Salmon is a perfect match for the rich warming spices of Thai red curry paste, creamy coconut milk, and fresh ginger. The splash of fresh lime juice at the end adds a bright hit of acidity to balance the richness. Curry pastes can vary in intensity, so taste a tiny bit before adding it to the pot.
Ingredients
10 to 12 ounces salmon , skin and pin bones removed Available in Our Salmon Subscription Box
Salt
1 tablespoon coconut oil or vegetable oil
1 small red bell pepper, cored and thinly sliced
1 large shallot, thinly sliced
1 tablespoon peeled and finely chopped fresh ginger
1 large garlic clove, finely chopped
1 to 3 tablespoons Thai red curry paste (depending on heat preference)
1 tablespoon light or dark brown sugar
1 (14-ounce) can full-fat coconut milk (see note)
1 cup seafood, chicken, or vegetable broth
1 tablespoon Asian fish sauce, plus more for seasoning
1 stalk lemongrass, bottom 6 inches, smashed
2 baby bok choy, chopped, or 1 packed cup chopped regular bok choy
Steamed rice, fresh cilantro and Thai basil leaves, sliced scallions, chopped peanuts, sliced fresh chiles, and lime wedges for serving
Directions
Prep the Salmon
On a cutting board, cut the salmon into 1½-inch pieces and sprinkle lightly with salt. Set aside.
Sauté the Aromatics
In a medium pot or large saucepan, heat the oil over medium-high heat until shimmering. Add the bell pepper, shallot, ginger, and garlic and cook, stirring, until softened and lightly browned, 5 to 7 minutes.
Build the Curry Base
Stir in as much of the curry paste as desired along with the brown sugar and cook, stirring, until heated through. Add the coconut milk, broth, fish sauce, and the lemongrass and bring to a boil. Lower the heat to medium and cook until the peppers are tender and the liquid is reduced by half, about 15 minutes.

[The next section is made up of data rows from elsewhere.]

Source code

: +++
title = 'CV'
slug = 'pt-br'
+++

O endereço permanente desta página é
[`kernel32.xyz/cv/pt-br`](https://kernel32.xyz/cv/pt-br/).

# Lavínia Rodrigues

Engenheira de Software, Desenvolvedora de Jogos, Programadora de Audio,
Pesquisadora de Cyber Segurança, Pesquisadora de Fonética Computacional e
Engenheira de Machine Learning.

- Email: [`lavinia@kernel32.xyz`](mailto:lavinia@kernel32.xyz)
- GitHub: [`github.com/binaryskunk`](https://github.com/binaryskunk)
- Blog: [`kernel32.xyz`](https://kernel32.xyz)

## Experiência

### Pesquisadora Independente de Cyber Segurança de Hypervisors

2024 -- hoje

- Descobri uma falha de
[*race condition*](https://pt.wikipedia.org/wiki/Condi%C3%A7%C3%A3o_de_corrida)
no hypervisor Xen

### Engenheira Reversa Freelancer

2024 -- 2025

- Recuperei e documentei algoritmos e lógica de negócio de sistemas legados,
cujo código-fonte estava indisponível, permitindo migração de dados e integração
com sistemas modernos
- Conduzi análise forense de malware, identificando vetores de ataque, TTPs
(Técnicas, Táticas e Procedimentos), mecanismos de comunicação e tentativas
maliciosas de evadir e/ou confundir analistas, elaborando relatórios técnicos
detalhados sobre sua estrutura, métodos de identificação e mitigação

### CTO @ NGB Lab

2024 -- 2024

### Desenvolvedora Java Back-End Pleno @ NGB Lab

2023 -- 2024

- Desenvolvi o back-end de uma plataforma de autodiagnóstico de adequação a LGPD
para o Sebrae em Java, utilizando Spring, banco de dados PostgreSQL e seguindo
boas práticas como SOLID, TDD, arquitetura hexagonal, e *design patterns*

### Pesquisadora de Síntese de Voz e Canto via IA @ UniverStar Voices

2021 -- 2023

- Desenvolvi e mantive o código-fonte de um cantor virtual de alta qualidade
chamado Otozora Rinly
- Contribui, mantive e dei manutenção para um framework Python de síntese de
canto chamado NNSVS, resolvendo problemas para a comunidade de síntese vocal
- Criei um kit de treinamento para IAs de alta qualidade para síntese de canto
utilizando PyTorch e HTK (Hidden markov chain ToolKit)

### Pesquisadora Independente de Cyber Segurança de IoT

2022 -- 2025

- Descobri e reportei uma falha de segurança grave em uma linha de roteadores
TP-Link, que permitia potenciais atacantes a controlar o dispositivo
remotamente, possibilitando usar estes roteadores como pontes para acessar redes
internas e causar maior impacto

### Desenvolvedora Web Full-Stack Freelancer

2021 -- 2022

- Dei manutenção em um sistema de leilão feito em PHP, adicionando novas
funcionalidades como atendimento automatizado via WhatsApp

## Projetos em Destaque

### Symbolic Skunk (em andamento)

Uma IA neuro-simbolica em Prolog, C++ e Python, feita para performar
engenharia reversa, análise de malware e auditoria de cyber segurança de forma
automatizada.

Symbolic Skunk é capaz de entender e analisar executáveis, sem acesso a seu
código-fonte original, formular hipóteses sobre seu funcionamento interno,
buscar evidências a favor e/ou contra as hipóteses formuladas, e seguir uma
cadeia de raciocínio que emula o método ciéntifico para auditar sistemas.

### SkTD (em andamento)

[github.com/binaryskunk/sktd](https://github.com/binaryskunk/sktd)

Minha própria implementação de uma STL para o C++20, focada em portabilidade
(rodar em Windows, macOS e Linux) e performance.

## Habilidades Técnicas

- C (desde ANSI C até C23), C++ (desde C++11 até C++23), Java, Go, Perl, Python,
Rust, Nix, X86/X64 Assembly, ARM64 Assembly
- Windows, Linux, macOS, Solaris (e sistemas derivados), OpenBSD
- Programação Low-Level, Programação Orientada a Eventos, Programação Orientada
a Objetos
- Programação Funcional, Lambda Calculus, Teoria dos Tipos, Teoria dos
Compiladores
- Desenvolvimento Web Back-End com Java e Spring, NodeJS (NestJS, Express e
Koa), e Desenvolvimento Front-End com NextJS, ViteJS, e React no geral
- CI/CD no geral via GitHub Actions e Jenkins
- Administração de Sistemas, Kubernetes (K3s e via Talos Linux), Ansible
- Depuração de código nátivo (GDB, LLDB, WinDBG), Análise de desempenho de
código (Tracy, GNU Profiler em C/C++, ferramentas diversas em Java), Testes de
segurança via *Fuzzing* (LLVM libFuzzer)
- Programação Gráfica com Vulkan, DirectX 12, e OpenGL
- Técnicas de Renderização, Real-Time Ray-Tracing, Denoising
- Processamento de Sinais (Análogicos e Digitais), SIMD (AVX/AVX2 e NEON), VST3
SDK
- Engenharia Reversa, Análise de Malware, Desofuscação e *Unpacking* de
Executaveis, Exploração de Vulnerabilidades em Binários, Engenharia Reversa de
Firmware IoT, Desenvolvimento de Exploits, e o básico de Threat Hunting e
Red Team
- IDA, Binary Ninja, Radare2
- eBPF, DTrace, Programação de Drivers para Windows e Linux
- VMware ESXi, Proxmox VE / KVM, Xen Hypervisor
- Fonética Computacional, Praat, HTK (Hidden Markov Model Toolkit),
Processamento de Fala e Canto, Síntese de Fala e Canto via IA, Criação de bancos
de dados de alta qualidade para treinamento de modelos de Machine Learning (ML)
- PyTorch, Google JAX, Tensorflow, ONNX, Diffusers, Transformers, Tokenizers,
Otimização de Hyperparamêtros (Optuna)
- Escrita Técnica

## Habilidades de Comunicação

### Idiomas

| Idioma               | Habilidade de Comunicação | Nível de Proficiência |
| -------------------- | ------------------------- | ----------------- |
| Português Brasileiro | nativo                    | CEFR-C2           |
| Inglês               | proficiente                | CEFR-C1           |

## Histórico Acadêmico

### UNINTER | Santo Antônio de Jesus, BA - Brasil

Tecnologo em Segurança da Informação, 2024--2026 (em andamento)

Add the Bok Choy and Salmon
Add the bok choy and salmon and simmer until the bok choy is tender and the fish is cooked through but not falling apart, 2 to 4 minutes. Season to taste with more fish sauce and salt if needed.
Finish and Serve
Just before serving, remove the lemongrass. Divide the rice and curry between 2 or 3 shallow bowls. Top each portion with cilantro, basil, scallions, chiles, and lime wedges, and serve at once.
Pro Tips
Pair it Up
Look for off-dry whites with a little sweetness to cut the spice, such as a gewürztraminer, riesling, or sauvignon blanc. For beer, a crisp, fruity Belgian-style witbier will echo the curry’s fragrant lemongrass flavor
Ingredient Info
Low-fat coconut milk doesn’t offer the luxuriousness of full-fat coconut milk.